- **DATA SUPPLIED**:
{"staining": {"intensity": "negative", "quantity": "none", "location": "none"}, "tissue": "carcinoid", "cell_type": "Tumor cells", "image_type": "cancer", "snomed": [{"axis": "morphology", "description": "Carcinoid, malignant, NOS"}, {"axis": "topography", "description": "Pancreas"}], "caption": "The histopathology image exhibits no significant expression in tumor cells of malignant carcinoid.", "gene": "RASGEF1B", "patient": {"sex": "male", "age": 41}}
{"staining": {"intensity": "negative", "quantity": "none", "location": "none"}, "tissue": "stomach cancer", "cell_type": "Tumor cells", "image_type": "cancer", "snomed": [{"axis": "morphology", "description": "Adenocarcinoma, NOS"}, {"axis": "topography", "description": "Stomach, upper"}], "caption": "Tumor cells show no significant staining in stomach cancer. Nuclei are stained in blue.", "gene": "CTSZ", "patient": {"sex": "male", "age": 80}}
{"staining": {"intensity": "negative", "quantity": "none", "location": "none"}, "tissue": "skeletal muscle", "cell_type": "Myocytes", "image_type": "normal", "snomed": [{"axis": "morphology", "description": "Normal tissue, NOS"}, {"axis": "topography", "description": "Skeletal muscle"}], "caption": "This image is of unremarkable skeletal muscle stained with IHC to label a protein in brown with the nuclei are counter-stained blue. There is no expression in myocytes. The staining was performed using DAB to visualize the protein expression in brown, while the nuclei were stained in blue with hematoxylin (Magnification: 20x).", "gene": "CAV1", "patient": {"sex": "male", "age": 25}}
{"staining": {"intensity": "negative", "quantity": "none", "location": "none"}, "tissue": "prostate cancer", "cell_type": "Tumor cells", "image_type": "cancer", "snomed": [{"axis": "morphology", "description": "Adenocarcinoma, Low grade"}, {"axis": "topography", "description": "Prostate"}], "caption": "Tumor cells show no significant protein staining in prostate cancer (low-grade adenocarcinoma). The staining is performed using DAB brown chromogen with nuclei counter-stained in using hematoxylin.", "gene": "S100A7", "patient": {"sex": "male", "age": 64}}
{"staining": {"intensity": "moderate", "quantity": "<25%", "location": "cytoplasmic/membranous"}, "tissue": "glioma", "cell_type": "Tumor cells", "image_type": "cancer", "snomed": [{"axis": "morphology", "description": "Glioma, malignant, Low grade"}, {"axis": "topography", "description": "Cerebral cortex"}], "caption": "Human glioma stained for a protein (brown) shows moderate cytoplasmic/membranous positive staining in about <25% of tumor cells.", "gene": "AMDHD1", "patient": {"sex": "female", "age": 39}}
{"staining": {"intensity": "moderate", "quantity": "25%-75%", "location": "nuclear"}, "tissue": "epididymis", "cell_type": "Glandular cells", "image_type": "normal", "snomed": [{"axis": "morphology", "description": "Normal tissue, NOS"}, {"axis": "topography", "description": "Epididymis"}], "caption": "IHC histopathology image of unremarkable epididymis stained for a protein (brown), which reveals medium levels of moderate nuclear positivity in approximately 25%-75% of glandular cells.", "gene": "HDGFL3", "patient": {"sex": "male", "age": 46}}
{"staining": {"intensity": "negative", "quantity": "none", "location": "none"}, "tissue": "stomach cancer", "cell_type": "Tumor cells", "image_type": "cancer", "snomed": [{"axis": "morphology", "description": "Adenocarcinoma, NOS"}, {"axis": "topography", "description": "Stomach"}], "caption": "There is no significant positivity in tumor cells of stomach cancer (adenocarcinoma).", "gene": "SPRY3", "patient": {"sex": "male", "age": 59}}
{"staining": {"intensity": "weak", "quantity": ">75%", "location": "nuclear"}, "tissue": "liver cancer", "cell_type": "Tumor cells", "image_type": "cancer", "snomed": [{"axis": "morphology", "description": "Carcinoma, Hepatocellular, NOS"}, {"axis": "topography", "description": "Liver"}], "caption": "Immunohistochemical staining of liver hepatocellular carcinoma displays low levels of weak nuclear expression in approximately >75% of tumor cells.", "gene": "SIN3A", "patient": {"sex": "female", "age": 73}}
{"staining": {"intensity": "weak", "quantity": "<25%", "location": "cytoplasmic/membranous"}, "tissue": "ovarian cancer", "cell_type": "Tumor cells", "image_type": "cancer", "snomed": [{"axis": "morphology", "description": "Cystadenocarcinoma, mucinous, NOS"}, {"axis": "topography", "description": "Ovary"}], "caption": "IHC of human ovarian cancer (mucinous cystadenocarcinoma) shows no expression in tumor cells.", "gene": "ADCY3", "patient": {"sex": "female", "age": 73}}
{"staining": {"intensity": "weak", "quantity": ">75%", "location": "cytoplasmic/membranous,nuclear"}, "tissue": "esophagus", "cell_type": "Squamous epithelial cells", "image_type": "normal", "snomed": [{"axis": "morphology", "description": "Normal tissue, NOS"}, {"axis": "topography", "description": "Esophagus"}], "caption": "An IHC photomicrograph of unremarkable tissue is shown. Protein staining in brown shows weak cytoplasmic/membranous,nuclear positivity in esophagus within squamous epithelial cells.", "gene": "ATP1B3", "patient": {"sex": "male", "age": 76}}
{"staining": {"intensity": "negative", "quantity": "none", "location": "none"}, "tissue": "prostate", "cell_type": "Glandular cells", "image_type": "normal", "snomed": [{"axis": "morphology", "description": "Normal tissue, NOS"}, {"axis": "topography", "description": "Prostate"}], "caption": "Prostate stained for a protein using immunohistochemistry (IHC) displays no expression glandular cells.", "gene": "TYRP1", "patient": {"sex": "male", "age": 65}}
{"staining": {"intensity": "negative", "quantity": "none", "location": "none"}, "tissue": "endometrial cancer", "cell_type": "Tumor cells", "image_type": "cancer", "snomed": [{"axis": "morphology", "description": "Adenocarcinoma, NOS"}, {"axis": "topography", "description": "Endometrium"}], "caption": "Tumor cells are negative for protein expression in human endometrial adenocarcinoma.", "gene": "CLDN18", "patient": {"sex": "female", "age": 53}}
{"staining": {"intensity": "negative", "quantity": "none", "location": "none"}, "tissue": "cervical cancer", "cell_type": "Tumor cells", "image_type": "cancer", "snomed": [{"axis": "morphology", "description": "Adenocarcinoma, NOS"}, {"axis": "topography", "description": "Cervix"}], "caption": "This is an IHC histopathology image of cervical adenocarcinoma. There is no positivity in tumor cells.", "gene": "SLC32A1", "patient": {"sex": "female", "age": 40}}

- **TASK DIRECTIONS**: Output all of the data in full, exactly as given.

- **RESULT**:
{"staining": {"intensity": "negative", "quantity": "none", "location": "none"}, "tissue": "carcinoid", "cell_type": "Tumor cells", "image_type": "cancer", "snomed": [{"axis": "morphology", "description": "Carcinoid, malignant, NOS"}, {"axis": "topography", "description": "Pancreas"}], "caption": "The histopathology image exhibits no significant expression in tumor cells of malignant carcinoid.", "gene": "RASGEF1B", "patient": {"sex": "male", "age": 41}}
{"staining": {"intensity": "negative", "quantity": "none", "location": "none"}, "tissue": "stomach cancer", "cell_type": "Tumor cells", "image_type": "cancer", "snomed": [{"axis": "morphology", "description": "Adenocarcinoma, NOS"}, {"axis": "topography", "description": "Stomach, upper"}], "caption": "Tumor cells show no significant staining in stomach cancer. Nuclei are stained in blue.", "gene": "CTSZ", "patient": {"sex": "male", "age": 80}}
{"staining": {"intensity": "negative", "quantity": "none", "location": "none"}, "tissue": "skeletal muscle", "cell_type": "Myocytes", "image_type": "normal", "snomed": [{"axis": "morphology", "description": "Normal tissue, NOS"}, {"axis": "topography", "description": "Skeletal muscle"}], "caption": "This image is of unremarkable skeletal muscle stained with IHC to label a protein in brown with the nuclei are counter-stained blue. There is no expression in myocytes. The staining was performed using DAB to visualize the protein expression in brown, while the nuclei were stained in blue with hematoxylin (Magnification: 20x).", "gene": "CAV1", "patient": {"sex": "male", "age": 25}}
{"staining": {"intensity": "negative", "quantity": "none", "location": "none"}, "tissue": "prostate cancer", "cell_type": "Tumor cells", "image_type": "cancer", "snomed": [{"axis": "morphology", "description": "Adenocarcinoma, Low grade"}, {"axis": "topography", "description": "Prostate"}], "caption": "Tumor cells show no significant protein staining in prostate cancer (low-grade adenocarcinoma). The staining is performed using DAB brown chromogen with nuclei counter-stained in using hematoxylin.", "gene": "S100A7", "patient": {"sex": "male", "age": 64}}
{"staining": {"intensity": "moderate", "quantity": "<25%", "location": "cytoplasmic/membranous"}, "tissue": "glioma", "cell_type": "Tumor cells", "image_type": "cancer", "snomed": [{"axis": "morphology", "description": "Glioma, malignant, Low grade"}, {"axis": "topography", "description": "Cerebral cortex"}], "caption": "Human glioma stained for a protein (brown) shows moderate cytoplasmic/membranous positive staining in about <25% of tumor cells.", "gene": "AMDHD1", "patient": {"sex": "female", "age": 39}}
{"staining": {"intensity": "moderate", "quantity": "25%-75%", "location": "nuclear"}, "tissue": "epididymis", "cell_type": "Glandular cells", "image_type": "normal", "snomed": [{"axis": "morphology", "description": "Normal tissue, NOS"}, {"axis": "topography", "description": "Epididymis"}], "caption": "IHC histopathology image of unremarkable epididymis stained for a protein (brown), which reveals medium levels of moderate nuclear positivity in approximately 25%-75% of glandular cells.", "gene": "HDGFL3", "patient": {"sex": "male", "age": 46}}
{"staining": {"intensity": "negative", "quantity": "none", "location": "none"}, "tissue": "stomach cancer", "cell_type": "Tumor cells", "image_type": "cancer", "snomed": [{"axis": "morphology", "description": "Adenocarcinoma, NOS"}, {"axis": "topography", "description": "Stomach"}], "caption": "There is no significant positivity in tumor cells of stomach cancer (adenocarcinoma).", "gene": "SPRY3", "patient": {"sex": "male", "age": 59}}
{"staining": {"intensity": "weak", "quantity": ">75%", "location": "nuclear"}, "tissue": "liver cancer", "cell_type": "Tumor cells", "image_type": "cancer", "snomed": [{"axis": "morphology", "description": "Carcinoma, Hepatocellular, NOS"}, {"axis": "topography", "description": "Liver"}], "caption": "Immunohistochemical staining of liver hepatocellular carcinoma displays low levels of weak nuclear expression in approximately >75% of tumor cells.", "gene": "SIN3A", "patient": {"sex": "female", "age": 73}}
{"staining": {"intensity": "weak", "quantity": "<25%", "location": "cytoplasmic/membranous"}, "tissue": "ovarian cancer", "cell_type": "Tumor cells", "image_type": "cancer", "snomed": [{"axis": "morphology", "description": "Cystadenocarcinoma, mucinous, NOS"}, {"axis": "topography", "description": "Ovary"}], "caption": "IHC of human ovarian cancer (mucinous cystadenocarcinoma) shows no expression in tumor cells.", "gene": "ADCY3", "patient": {"sex": "female", "age": 73}}
{"staining": {"intensity": "weak", "quantity": ">75%", "location": "cytoplasmic/membranous,nuclear"}, "tissue": "esophagus", "cell_type": "Squamous epithelial cells", "image_type": "normal", "snomed": [{"axis": "morphology", "description": "Normal tissue, NOS"}, {"axis": "topography", "description": "Esophagus"}], "caption": "An IHC photomicrograph of unremarkable tissue is shown. Protein staining in brown shows weak cytoplasmic/membranous,nuclear positivity in esophagus within squamous epithelial cells.", "gene": "ATP1B3", "patient": {"sex": "male", "age": 76}}
{"staining": {"intensity": "negative", "quantity": "none", "location": "none"}, "tissue": "prostate", "cell_type": "Glandular cells", "image_type": "normal", "snomed": [{"axis": "morphology", "description": "Normal tissue, NOS"}, {"axis": "topography", "description": "Prostate"}], "caption": "Prostate stained for a protein using immunohistochemistry (IHC) displays no expression glandular cells.", "gene": "TYRP1", "patient": {"sex": "male", "age": 65}}
{"staining": {"intensity": "negative", "quantity": "none", "location": "none"}, "tissue": "endometrial cancer", "cell_type": "Tumor cells", "image_type": "cancer", "snomed": [{"axis": "morphology", "description": "Adenocarcinoma, NOS"}, {"axis": "topography", "description": "Endometrium"}], "caption": "Tumor cells are negative for protein expression in human endometrial adenocarcinoma.", "gene": "CLDN18", "patient": {"sex": "female", "age": 53}}
{"staining": {"intensity": "negative", "quantity": "none", "location": "none"}, "tissue": "cervical cancer", "cell_type": "Tumor cells", "image_type": "cancer", "snomed": [{"axis": "morphology", "description": "Adenocarcinoma, NOS"}, {"axis": "topography", "description": "Cervix"}], "caption": "This is an IHC histopathology image of cervical adenocarcinoma. There is no positivity in tumor cells.", "gene": "SLC32A1", "patient": {"sex": "female", "age": 40}}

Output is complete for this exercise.